How to complete this task:
The entries that follow include a run beginning at the line with "(usegerberadvancedattributes yes)" and ending at the line with "(hidednponfab no)"; restate that run word for word and leave the rest out.

[Hardware design source files]

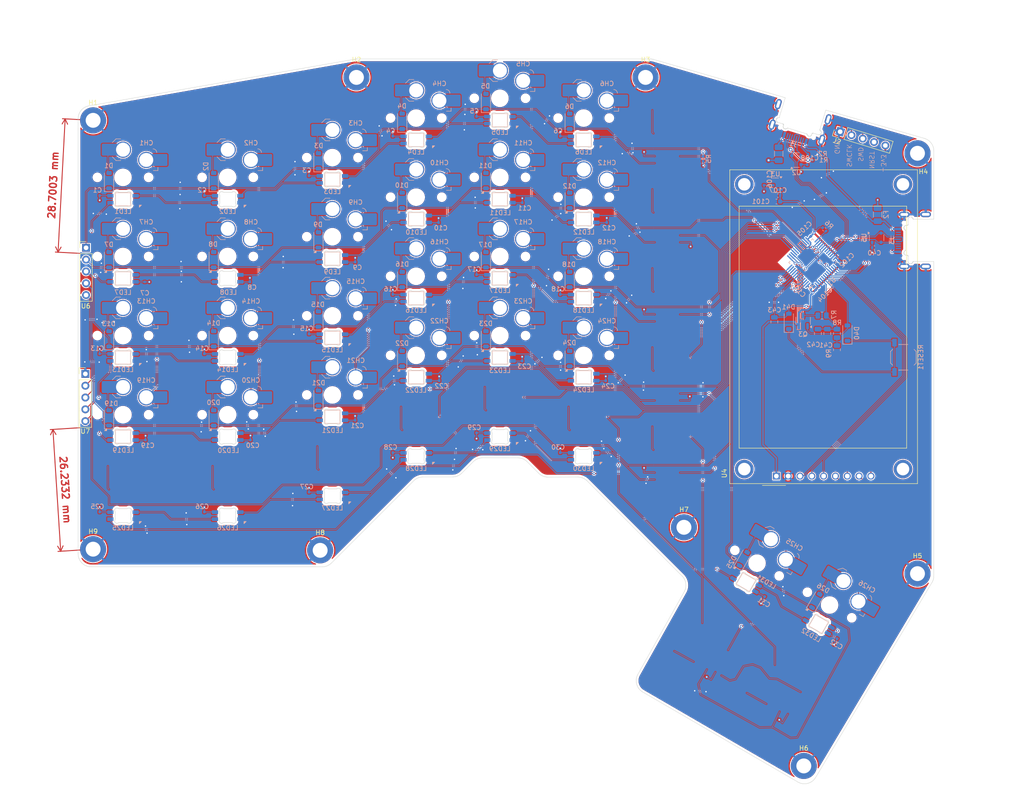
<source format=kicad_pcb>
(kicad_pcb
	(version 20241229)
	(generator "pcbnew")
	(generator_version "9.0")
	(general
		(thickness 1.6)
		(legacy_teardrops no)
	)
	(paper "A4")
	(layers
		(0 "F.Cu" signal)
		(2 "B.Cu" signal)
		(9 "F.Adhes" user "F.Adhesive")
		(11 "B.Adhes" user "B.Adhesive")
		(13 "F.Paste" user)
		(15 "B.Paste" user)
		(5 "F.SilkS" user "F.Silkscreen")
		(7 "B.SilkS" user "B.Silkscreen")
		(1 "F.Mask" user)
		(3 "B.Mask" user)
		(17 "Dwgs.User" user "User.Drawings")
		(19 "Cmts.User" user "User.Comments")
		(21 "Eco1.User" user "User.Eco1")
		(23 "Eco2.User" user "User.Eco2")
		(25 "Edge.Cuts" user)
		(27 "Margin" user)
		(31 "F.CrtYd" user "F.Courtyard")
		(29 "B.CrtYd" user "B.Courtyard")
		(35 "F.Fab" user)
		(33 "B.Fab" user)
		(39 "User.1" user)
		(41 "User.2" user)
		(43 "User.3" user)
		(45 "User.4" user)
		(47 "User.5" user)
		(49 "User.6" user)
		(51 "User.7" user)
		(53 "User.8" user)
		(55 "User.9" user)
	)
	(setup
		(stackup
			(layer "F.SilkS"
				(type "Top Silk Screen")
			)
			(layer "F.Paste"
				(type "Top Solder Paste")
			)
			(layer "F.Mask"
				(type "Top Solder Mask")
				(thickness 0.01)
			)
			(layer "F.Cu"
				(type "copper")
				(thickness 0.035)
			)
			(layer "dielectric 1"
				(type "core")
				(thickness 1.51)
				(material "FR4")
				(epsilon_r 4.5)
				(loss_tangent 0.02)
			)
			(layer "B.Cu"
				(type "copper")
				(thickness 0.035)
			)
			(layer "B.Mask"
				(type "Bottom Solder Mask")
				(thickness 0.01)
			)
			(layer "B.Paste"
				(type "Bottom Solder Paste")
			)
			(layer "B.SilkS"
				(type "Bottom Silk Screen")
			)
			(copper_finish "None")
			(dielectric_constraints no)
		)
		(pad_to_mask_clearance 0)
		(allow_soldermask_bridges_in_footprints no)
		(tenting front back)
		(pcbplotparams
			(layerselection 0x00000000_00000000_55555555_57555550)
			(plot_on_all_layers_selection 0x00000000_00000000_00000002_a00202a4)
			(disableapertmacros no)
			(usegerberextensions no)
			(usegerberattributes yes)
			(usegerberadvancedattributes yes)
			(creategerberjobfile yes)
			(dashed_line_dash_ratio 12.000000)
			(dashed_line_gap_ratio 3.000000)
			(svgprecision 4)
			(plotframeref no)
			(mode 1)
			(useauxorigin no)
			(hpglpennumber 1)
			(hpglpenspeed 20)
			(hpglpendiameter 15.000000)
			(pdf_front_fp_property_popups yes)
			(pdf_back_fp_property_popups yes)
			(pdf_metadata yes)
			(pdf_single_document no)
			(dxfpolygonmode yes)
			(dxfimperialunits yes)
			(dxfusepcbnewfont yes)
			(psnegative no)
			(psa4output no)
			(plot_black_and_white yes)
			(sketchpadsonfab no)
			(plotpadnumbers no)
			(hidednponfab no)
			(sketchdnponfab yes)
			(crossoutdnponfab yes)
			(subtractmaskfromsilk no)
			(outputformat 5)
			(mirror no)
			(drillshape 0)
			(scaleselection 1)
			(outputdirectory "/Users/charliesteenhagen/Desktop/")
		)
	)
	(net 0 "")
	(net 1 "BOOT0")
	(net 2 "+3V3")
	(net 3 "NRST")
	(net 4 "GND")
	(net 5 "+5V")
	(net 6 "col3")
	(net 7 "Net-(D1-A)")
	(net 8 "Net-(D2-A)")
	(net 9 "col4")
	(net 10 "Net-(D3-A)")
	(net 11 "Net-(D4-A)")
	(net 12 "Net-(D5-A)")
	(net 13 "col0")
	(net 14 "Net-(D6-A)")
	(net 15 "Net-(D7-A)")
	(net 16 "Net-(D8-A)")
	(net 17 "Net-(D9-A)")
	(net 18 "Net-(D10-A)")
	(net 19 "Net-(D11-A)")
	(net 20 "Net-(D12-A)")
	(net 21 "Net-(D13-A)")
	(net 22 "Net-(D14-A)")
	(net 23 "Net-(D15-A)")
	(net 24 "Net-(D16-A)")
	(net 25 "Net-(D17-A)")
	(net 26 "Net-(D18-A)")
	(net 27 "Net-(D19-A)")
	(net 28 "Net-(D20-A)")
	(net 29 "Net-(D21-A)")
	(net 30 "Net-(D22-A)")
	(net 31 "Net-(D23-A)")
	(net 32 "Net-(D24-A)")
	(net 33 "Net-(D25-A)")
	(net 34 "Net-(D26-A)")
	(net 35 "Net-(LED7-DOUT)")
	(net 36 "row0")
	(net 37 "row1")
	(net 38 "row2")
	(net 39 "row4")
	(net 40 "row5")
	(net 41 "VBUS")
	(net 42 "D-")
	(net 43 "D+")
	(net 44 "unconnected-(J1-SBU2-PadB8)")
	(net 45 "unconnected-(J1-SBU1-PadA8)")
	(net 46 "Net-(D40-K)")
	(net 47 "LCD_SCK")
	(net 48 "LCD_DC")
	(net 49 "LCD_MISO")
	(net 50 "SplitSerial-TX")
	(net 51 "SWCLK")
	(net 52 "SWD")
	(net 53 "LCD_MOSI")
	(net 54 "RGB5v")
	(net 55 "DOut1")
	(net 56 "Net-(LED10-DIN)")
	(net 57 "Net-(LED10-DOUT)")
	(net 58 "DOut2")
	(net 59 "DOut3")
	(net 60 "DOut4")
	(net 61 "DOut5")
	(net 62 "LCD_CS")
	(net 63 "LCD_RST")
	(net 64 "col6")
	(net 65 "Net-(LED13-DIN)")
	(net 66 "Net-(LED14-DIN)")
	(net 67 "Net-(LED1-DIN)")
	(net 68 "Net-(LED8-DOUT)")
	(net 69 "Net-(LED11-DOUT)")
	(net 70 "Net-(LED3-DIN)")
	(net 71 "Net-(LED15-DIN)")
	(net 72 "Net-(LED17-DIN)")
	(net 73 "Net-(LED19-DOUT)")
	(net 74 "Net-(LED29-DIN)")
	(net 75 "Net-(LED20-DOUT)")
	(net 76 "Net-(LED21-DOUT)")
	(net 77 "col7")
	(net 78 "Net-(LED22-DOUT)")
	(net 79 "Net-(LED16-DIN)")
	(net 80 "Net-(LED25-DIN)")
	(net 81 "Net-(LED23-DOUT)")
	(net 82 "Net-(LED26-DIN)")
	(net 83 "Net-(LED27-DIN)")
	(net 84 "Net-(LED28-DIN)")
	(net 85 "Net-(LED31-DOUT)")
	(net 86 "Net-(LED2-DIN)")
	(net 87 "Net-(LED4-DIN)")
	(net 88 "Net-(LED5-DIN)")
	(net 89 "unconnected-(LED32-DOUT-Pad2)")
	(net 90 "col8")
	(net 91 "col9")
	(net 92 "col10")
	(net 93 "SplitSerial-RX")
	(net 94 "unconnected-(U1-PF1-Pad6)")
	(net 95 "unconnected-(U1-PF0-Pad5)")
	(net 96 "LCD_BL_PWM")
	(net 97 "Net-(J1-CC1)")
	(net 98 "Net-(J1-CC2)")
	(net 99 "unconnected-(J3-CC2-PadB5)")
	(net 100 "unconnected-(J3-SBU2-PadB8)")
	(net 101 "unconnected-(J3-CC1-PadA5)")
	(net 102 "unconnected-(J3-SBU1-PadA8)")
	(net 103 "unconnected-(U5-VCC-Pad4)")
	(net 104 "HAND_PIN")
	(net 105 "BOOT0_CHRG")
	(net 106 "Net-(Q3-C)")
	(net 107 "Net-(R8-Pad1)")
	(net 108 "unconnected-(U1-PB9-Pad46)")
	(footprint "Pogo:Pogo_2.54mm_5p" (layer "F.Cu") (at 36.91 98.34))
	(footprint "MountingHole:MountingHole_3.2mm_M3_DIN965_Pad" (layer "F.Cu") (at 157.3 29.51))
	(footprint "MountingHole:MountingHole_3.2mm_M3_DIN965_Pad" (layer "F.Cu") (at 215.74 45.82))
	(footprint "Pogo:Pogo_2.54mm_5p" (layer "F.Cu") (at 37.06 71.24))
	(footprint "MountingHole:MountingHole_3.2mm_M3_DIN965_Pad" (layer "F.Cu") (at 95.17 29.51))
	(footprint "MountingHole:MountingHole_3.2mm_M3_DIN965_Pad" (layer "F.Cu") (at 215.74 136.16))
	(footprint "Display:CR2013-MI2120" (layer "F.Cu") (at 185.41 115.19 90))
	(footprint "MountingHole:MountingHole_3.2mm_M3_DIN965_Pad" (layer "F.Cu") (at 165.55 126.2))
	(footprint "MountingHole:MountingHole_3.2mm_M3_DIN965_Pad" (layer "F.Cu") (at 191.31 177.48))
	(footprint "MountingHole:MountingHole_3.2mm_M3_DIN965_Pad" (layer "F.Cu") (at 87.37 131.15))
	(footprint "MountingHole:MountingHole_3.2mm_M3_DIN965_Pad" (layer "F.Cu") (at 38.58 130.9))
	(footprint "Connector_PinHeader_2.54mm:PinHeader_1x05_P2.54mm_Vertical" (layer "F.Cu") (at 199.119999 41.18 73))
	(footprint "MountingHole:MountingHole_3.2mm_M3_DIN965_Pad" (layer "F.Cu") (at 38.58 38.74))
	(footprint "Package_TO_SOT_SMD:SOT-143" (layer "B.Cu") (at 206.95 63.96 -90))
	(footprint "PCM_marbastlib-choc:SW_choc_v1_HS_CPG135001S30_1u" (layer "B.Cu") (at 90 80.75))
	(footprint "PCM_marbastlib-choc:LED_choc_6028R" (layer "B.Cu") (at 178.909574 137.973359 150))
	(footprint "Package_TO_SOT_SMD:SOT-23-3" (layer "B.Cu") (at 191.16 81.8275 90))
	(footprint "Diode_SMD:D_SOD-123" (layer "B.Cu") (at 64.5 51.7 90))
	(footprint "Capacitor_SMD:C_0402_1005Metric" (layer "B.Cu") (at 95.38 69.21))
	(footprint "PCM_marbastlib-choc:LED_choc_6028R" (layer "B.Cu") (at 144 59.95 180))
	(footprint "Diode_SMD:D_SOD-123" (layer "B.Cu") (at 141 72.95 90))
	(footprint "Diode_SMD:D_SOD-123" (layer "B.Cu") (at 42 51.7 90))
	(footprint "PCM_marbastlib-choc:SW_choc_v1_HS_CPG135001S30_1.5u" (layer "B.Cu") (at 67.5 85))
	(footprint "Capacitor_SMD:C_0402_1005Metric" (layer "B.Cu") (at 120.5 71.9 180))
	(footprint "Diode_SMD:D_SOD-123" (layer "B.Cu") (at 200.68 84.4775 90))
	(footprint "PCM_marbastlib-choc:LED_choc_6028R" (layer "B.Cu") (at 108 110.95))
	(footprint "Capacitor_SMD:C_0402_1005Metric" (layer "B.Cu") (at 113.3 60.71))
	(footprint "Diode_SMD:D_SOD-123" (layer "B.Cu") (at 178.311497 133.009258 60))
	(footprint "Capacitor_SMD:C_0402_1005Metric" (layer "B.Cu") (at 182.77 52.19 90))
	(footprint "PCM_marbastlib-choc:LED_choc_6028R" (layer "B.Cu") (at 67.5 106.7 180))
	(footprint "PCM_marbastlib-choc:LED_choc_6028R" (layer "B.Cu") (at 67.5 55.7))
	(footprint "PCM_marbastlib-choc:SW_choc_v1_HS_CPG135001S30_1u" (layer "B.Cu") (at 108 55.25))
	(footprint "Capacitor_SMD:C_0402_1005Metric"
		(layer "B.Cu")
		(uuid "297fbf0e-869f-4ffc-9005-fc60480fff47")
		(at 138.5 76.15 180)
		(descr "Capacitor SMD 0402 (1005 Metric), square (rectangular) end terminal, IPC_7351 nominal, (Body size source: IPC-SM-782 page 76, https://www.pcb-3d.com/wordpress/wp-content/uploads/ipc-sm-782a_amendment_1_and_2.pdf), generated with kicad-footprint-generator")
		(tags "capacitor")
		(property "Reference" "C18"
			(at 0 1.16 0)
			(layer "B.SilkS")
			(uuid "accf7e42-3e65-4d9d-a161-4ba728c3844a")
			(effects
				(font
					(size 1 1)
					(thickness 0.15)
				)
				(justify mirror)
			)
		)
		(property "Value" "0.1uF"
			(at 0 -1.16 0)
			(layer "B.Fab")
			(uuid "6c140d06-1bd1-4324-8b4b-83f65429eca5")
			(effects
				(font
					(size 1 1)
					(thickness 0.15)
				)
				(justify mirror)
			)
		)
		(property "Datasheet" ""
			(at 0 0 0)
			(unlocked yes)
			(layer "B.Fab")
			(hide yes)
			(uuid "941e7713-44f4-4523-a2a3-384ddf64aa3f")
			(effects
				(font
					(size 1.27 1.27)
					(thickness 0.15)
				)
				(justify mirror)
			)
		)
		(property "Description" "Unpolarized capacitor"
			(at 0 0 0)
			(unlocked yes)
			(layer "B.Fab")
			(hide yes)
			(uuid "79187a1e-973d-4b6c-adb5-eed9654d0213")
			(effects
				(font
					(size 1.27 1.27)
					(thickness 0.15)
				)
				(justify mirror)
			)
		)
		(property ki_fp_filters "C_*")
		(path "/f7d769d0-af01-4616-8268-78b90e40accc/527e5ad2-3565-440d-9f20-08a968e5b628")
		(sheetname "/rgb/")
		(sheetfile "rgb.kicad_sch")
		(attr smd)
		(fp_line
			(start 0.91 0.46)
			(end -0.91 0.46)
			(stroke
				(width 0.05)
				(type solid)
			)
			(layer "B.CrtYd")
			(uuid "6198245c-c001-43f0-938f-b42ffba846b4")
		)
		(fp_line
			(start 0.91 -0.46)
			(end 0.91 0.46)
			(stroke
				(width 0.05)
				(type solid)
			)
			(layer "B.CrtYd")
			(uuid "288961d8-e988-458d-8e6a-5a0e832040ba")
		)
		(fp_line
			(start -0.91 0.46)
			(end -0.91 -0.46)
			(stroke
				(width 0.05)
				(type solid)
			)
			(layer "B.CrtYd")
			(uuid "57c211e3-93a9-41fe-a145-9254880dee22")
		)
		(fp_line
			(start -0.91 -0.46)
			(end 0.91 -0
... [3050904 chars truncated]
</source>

Solution to this exercise:
			(usegerberadvancedattributes yes)
			(creategerberjobfile yes)
			(dashed_line_dash_ratio 12.000000)
			(dashed_line_gap_ratio 3.000000)
			(svgprecision 4)
			(plotframeref no)
			(mode 1)
			(useauxorigin no)
			(hpglpennumber 1)
			(hpglpenspeed 20)
			(hpglpendiameter 15.000000)
			(pdf_front_fp_property_popups yes)
			(pdf_back_fp_property_popups yes)
			(pdf_metadata yes)
			(pdf_single_document no)
			(dxfpolygonmode yes)
			(dxfimperialunits yes)
			(dxfusepcbnewfont yes)
			(psnegative no)
			(psa4output no)
			(plot_black_and_white yes)
			(sketchpadsonfab no)
			(plotpadnumbers no)
			(hidednponfab no)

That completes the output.